Take the data below and extract the lines from the one with "left ankle: (35, 313, -19)" to the one with "left knee: (120, 258, -36)", inclusive, exactly as written.
..........
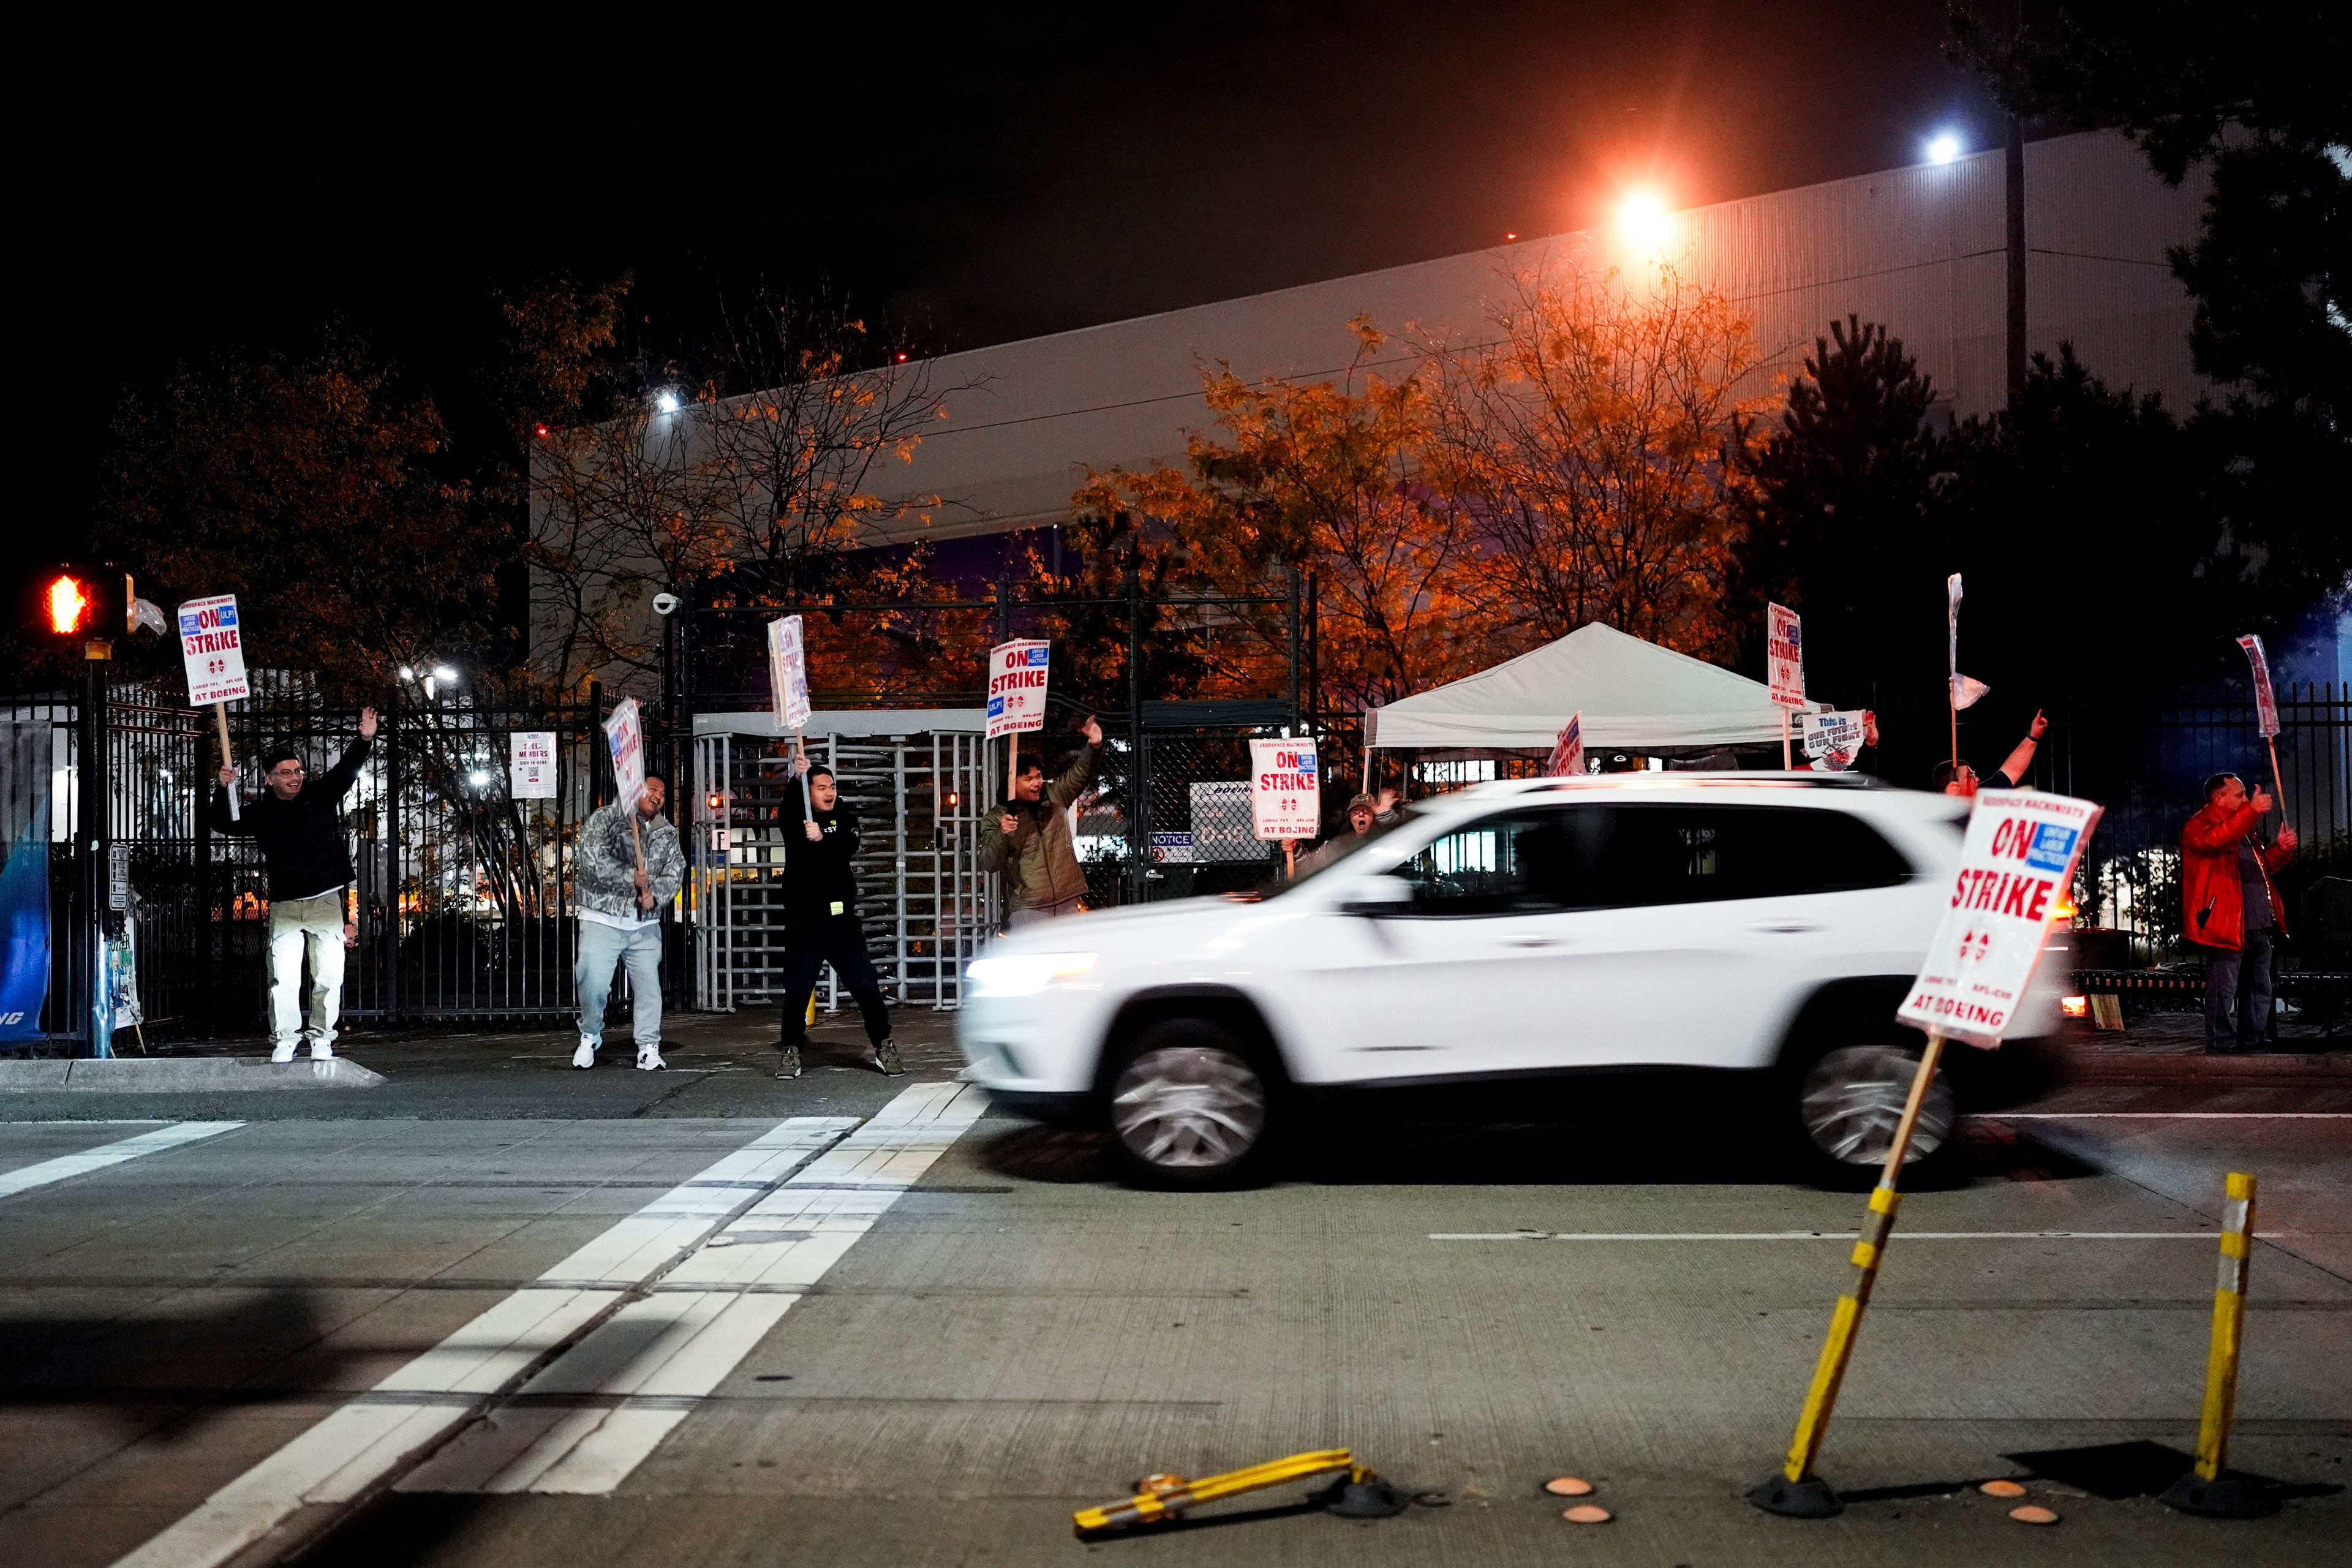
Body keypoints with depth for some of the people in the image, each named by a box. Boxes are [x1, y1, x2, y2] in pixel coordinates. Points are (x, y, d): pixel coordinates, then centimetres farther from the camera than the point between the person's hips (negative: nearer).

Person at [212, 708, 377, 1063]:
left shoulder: (322, 794, 4)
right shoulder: (261, 812, 6)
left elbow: (347, 768, -6)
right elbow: (223, 824, 2)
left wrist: (364, 740, -24)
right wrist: (223, 790, -14)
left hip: (326, 901, 0)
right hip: (285, 906, 0)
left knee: (329, 974, -1)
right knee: (284, 977, -5)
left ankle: (320, 1036, 11)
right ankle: (284, 1039, 5)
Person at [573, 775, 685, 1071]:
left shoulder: (667, 833, 14)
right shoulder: (603, 819, -1)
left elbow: (675, 872, 5)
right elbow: (593, 863, -14)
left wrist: (655, 895, -14)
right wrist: (631, 878, -15)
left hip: (645, 925, 4)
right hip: (603, 921, -4)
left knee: (649, 985, 1)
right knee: (594, 983, -10)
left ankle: (649, 1049, 10)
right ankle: (590, 1037, 14)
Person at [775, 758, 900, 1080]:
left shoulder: (844, 818, 9)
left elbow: (849, 846, -12)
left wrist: (822, 838, -31)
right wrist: (797, 779, -36)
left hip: (842, 919, 1)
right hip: (803, 922, -1)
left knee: (866, 984, 0)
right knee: (797, 989, 0)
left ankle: (883, 1046, 11)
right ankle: (791, 1051, 13)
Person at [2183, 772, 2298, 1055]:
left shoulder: (2244, 828, 24)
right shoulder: (2199, 826, -5)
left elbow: (2263, 867, 31)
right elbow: (2217, 840, -29)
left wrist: (2281, 849, 11)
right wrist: (2252, 811, -36)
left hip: (2257, 926, 9)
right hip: (2226, 925, -9)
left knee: (2260, 989, 12)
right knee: (2223, 990, -7)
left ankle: (2252, 1042, 20)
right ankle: (2221, 1047, -3)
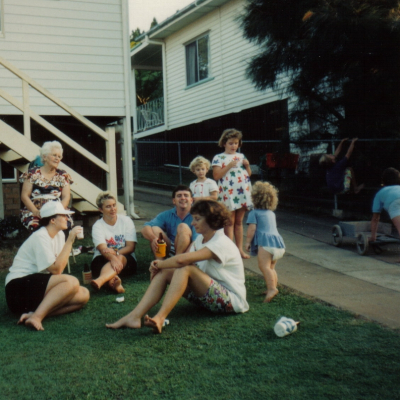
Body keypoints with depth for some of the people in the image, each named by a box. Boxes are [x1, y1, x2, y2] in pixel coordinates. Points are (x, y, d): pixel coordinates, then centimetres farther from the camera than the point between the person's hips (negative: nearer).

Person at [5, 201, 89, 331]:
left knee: (84, 294, -9)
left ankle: (35, 313, -19)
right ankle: (36, 317, -32)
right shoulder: (40, 237, -15)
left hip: (40, 287, 9)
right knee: (71, 281, -28)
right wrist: (70, 240, -20)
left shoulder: (59, 235, 11)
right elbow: (56, 270, -23)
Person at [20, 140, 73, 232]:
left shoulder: (63, 175, 16)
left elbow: (66, 197, 8)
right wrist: (36, 212, -12)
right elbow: (24, 196, 4)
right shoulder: (32, 174, 9)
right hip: (33, 212, -1)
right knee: (36, 225, -35)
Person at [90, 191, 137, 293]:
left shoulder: (126, 221, 3)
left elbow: (131, 247, -4)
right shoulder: (97, 226, -3)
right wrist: (113, 258, -42)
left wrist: (116, 253, -23)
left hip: (125, 259, -1)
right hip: (103, 260, 1)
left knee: (120, 258, -36)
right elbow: (103, 249, -20)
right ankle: (113, 280, -62)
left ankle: (100, 280, -65)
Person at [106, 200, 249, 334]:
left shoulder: (221, 243, -19)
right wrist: (160, 265, -18)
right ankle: (134, 316, -23)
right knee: (164, 272, -9)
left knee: (185, 269, -29)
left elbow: (182, 259, -30)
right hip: (209, 293, 8)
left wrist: (160, 264, -13)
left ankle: (160, 318, -39)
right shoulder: (200, 239, 12)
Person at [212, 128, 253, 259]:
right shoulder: (218, 158, 0)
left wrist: (247, 166, -2)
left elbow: (249, 174, 17)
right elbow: (216, 176, -10)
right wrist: (229, 166, -17)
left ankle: (240, 248, 17)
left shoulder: (241, 156, 14)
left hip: (242, 193, 4)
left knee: (239, 221, 11)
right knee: (230, 222, -1)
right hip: (228, 193, -4)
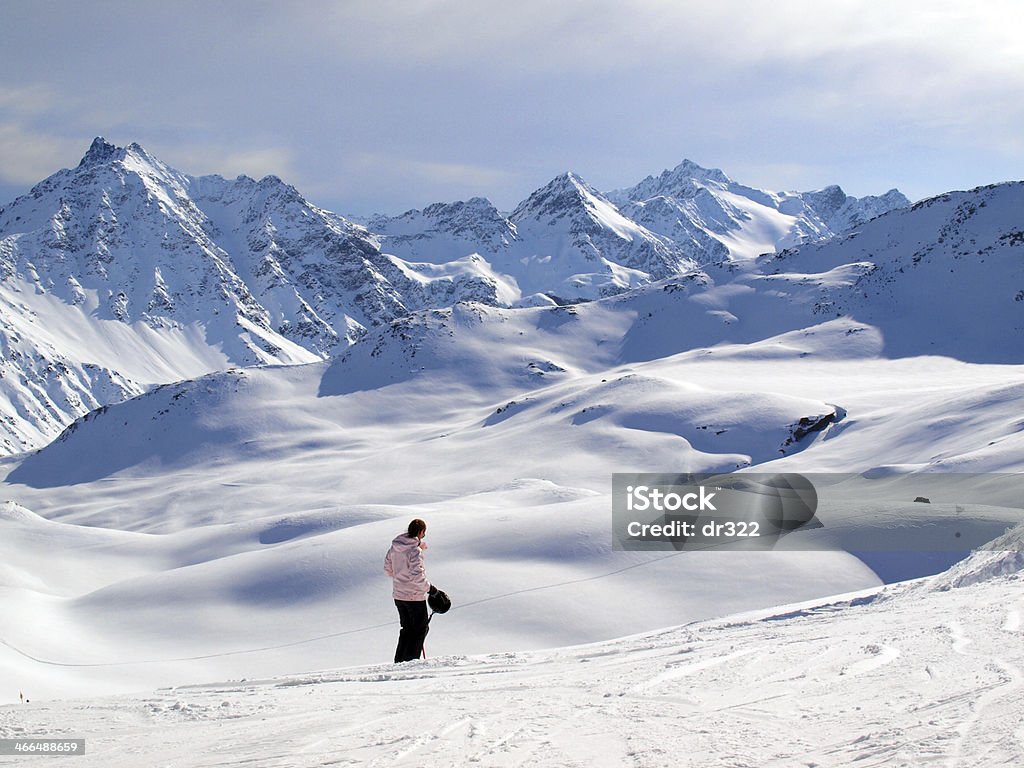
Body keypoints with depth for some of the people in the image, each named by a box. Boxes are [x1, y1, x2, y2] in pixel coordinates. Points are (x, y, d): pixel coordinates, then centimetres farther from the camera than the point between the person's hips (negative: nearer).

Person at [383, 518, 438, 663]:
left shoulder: (395, 547, 3)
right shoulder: (415, 550, -21)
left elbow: (388, 568, 13)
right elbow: (417, 575, -27)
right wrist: (429, 587, -14)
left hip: (398, 595, 7)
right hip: (415, 596, -7)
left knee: (407, 629, 20)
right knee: (420, 629, 8)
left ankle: (399, 661, 19)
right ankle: (410, 660, 5)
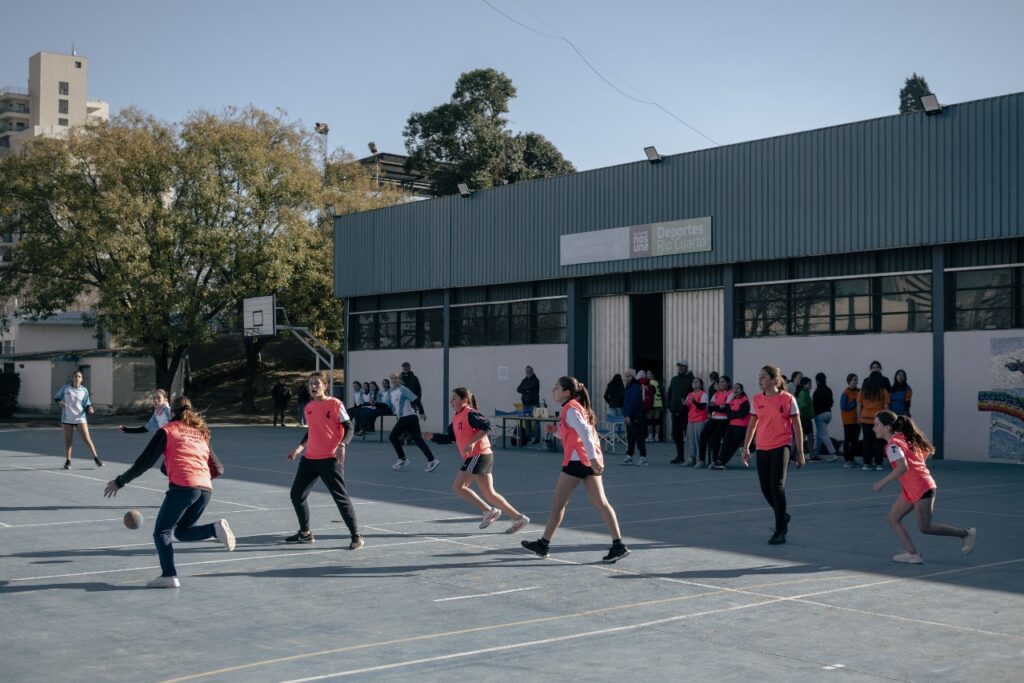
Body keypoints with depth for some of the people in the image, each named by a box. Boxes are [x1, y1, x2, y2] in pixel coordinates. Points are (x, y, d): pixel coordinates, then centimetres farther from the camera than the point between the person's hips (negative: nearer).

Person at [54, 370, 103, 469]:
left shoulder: (84, 391, 1)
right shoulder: (65, 388, 0)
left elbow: (87, 404, 6)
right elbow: (56, 397, 10)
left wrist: (89, 409, -15)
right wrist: (60, 402, -11)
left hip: (80, 418, -1)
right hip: (67, 419, 1)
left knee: (87, 439, -7)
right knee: (67, 440, 5)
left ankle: (96, 458, 1)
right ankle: (68, 461, 17)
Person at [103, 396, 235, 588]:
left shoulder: (167, 430, 10)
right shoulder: (200, 434, 25)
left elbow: (145, 461, 5)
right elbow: (218, 469, 22)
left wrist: (120, 482, 14)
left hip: (182, 486, -5)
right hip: (205, 488, 5)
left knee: (162, 532, 5)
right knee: (182, 531, 21)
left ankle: (169, 575, -11)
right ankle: (216, 528, -5)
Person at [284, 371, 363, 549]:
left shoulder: (335, 404, -9)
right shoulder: (308, 407, 11)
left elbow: (348, 428, -11)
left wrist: (342, 445, -26)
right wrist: (300, 447, 13)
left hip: (330, 459, -7)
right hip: (310, 458, 8)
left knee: (340, 496, -8)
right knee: (297, 494, 10)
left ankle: (356, 536, 0)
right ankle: (305, 533, 26)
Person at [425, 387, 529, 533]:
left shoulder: (470, 414, -10)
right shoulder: (456, 417, 18)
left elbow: (487, 425, -22)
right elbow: (449, 438, 23)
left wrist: (472, 442, -26)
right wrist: (432, 437, 11)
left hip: (479, 455, -9)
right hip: (474, 457, 9)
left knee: (458, 486, -9)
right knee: (489, 493, 9)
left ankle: (489, 511, -7)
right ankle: (518, 518, 10)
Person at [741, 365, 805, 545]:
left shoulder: (788, 399, -5)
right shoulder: (757, 399, 5)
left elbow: (797, 427, 0)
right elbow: (752, 425, 13)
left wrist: (800, 452, -1)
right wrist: (746, 448, 10)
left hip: (781, 446, -4)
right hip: (762, 449, 5)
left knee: (777, 486, -11)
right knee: (766, 488, 6)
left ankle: (780, 531, -3)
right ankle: (783, 517, 34)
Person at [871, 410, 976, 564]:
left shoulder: (893, 444, -17)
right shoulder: (902, 437, 12)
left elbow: (902, 467, -29)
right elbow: (926, 451, 19)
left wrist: (882, 482, -23)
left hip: (921, 488, -10)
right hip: (910, 489, 10)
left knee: (925, 527, -1)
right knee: (893, 518, 6)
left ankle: (966, 534, 11)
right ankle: (912, 553, 4)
..........
Result
left ankle: (35, 313, -19)
right ankle: (36, 317, -32)
right shoulder: (40, 237, -15)
left hip: (40, 287, 9)
right knee: (71, 281, -28)
right wrist: (70, 240, -20)
left shoulder: (59, 235, 11)
right elbow: (56, 270, -23)
Person at [20, 140, 73, 232]:
left shoulder: (63, 175, 16)
left elbow: (66, 197, 8)
right wrist: (36, 212, -12)
right elbow: (24, 196, 4)
right shoulder: (32, 174, 9)
right hip: (33, 212, -1)
right knee: (36, 225, -35)
Person at [90, 191, 137, 293]:
left shoulder: (126, 221, 3)
left elbow: (131, 247, -4)
right shoulder: (97, 226, -3)
right wrist: (113, 258, -42)
left wrist: (116, 253, -23)
left hip: (125, 259, -1)
right hip: (103, 260, 1)
left knee: (120, 258, -36)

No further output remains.